Parallel transport around a loop

[dEdt]

From the Wikipedia article on the Riemann curvature tensor:

Suppose that X and Y are a pair of commuting vector fields. Each of these fields generates a pair of one-parameter groups of diffeomorphisms in a neighborhood of x₀. Denote by τ_tX and τ_tY, respectively, the parallel transports along the flows of X and Y for time t. Parallel transport of a vector Z ∈ T_x0M around the quadrilateral with sides tY, sX, −tY, −sX is given by
\tau_{sX}^{-1}\tau_{tY}^{-1}\tau_{sX}\tau_{tY}Z.
This measures the failure of parallel transport to return Z to its original position in the tangent space T_x0M.

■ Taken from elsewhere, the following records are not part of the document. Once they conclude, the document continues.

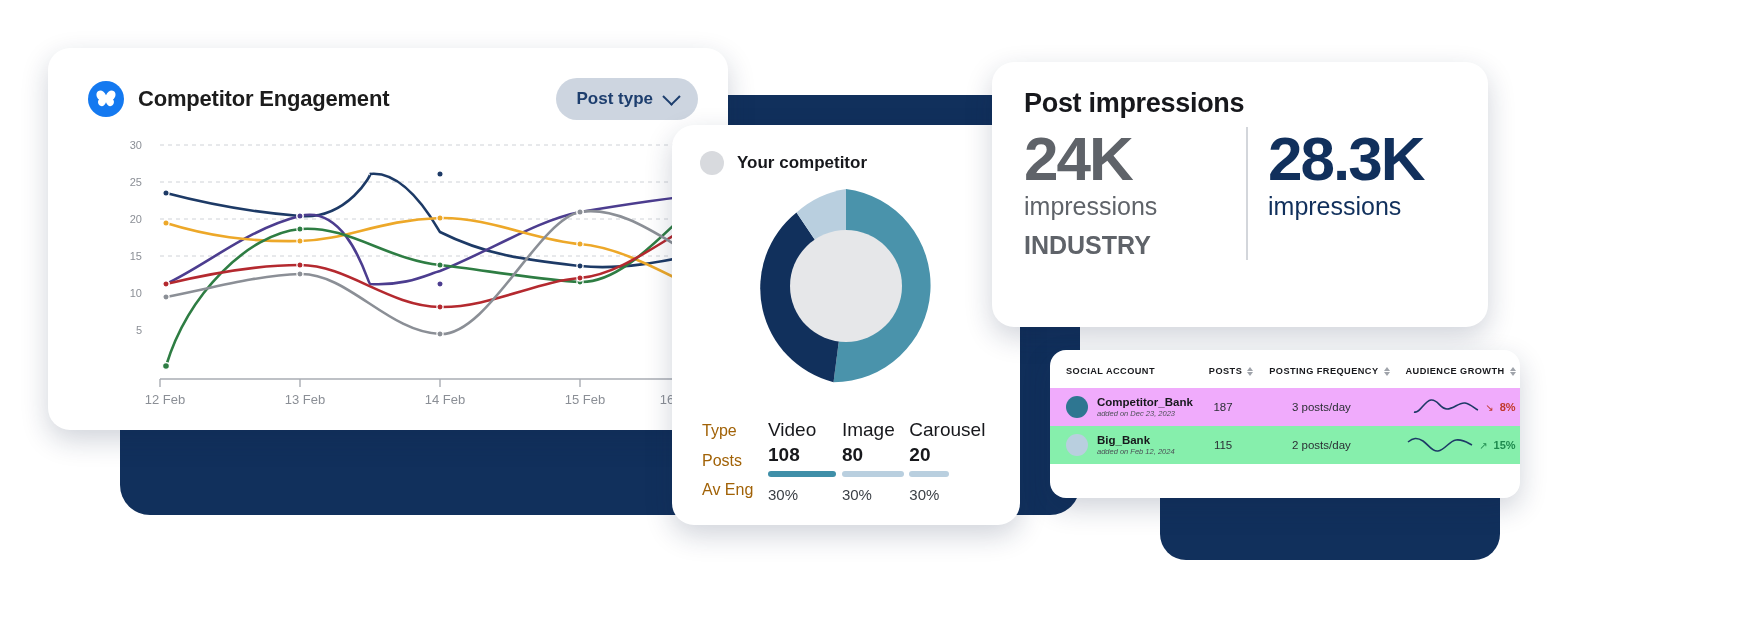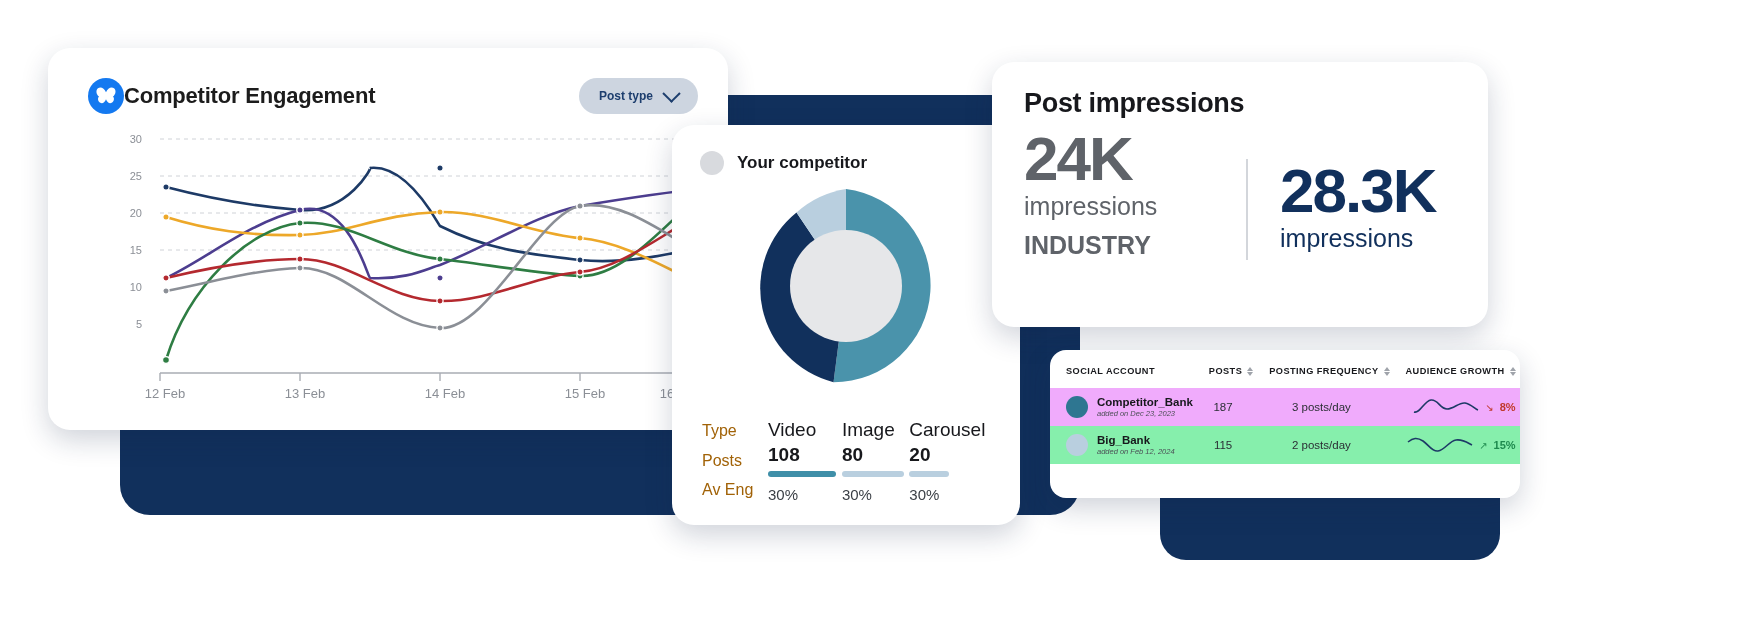--- a/index.html
+++ b/index.html
@@ -24,36 +24,36 @@
     box-shadow: 0 10px 28px rgba(20,35,70,0.20);
   }
 
   
   #card-engagement { left: 48px; top: 48px; width: 680px; height: 382px; }
   .eng-header {
     display: flex; align-items: center;
     padding: 30px 30px 0 40px;
     justify-content: space-between;
   }
-  .eng-title-wrap { display: flex; align-items: center; }
+  .eng-title-wrap { display: flex; align-items: center; gap: 14px; }
   .logo-circle {
     width: 36px; height: 36px; border-radius: 50%;
     background: #1479f0; display: flex; align-items: center; justify-content: center;
     flex: 0 0 36px;
   }
   .logo-circle svg { display: block; }
   .eng-title {
     font-size: 22px; font-weight: bold; color: #1c1c1c;
     letter-spacing: -0.2px; white-space: nowrap;
   }
   .posttype-btn {
     display: flex; align-items: center; gap: 12px;
     background: #cdd5e0; color: #1d3e6e;
     border: none; border-radius: 22px;
-    padding: 11px 20px; font-size: 12px; font-weight: bold;
+    padding: 11px 20px; font-size: 17px; font-weight: bold;
     font-family: "Liberation Sans", sans-serif;
     cursor: pointer; white-space: nowrap;
   }
   .chev { width: 13px; height: 13px; border-right: 2.6px solid #1d3e6e; border-bottom: 2.6px solid #1d3e6e;
           transform: rotate(45deg) translate(-2px,-2px); }
 
   .chart-area { position: relative; margin: 14px 0 0 0; width: 680px; height: 290px; }
   .chart-svg { position: absolute; left: 0; top: 0; }
   .ytick { position: absolute; font-size: 11px; color: #8b8f96; text-align: right; width: 30px; }
   .xtick { position: absolute; font-size: 13px; color: #8b8f96; text-align: center; width: 70px; }
@@ -75,21 +75,21 @@
   .bar { height: 6px; border-radius: 3px; margin-top: 5px; }
   .bar-video    { background: #3f8fa8; width: 68px; }
   .bar-image    { background: #b9cfdf; width: 62px; }
   .bar-carousel { background: #b9cfdf; width: 40px; }
 
   
   #card-impressions { left: 992px; top: 62px; width: 496px; height: 265px; }
   .imp-title { font-size: 27px; font-weight: bold; color: #17181c; padding: 26px 0 0 32px; letter-spacing: -0.3px; }
   .imp-split { display: flex; padding: 8px 0 0 32px; }
   .imp-col { width: 222px; }
-  .imp-col.right { padding-left: 32px; border-left: 2px solid #d3d6db; margin-top: 32px; }
+  .imp-col.right { padding-left: 20px; border-left: 2px solid #d3d6db; }
   .imp-big { font-size: 62px; font-weight: bold; line-height: 1.04; letter-spacing: -2px; }
   .imp-sub { font-size: 25px; line-height: 1.2; }
   .imp-tag { font-size: 25px; font-weight: bold; margin-top: 10px; }
   .imp-industry { color: #5f6369; }
   .imp-you { color: #11305c; display: flex; align-items: center; gap: 12px; }
   .you-dot { width: 21px; height: 21px; border-radius: 50%; background: #11305c; flex: 0 0 21px; }
 
   
   #card-accounts { left: 1050px; top: 350px; width: 470px; height: 148px; border-radius: 16px; overflow: hidden; }
   .acct-table { width: 100%; border-collapse: collapse; }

The last sentence assumes that $\tau_{sX}^{-1}\tau_{tY}^{-1}\tau_{sX}\tau_{tY}$ returns Z back to x₀. It isn't obvious to me that this should be true. My guess is that this is true because X and Y commute, but I can't think of a proof for this claim.

 

[Ben Niehoff]

X and Y being commuting fields is equivalent to the quadrilateral being closed (provided there is no torsion).

In the presence of torsion, quadrilaterals of commuting vectors fail to close, and the torsion tensor measures the amount by which they fail to close:

T(X,Y) \equiv \nabla_X Y - \nabla_Y X - [X,Y]
Here $Z = T(X,Y)$ is the vector that closes the gap left after taking into account the possibility that X and Y fail to commute.

 

[dEdt]

X and Y being commuting fields is equivalent to the quadrilateral being closed (provided there is no torsion).

That's what I suspected. Do you have a proof for this?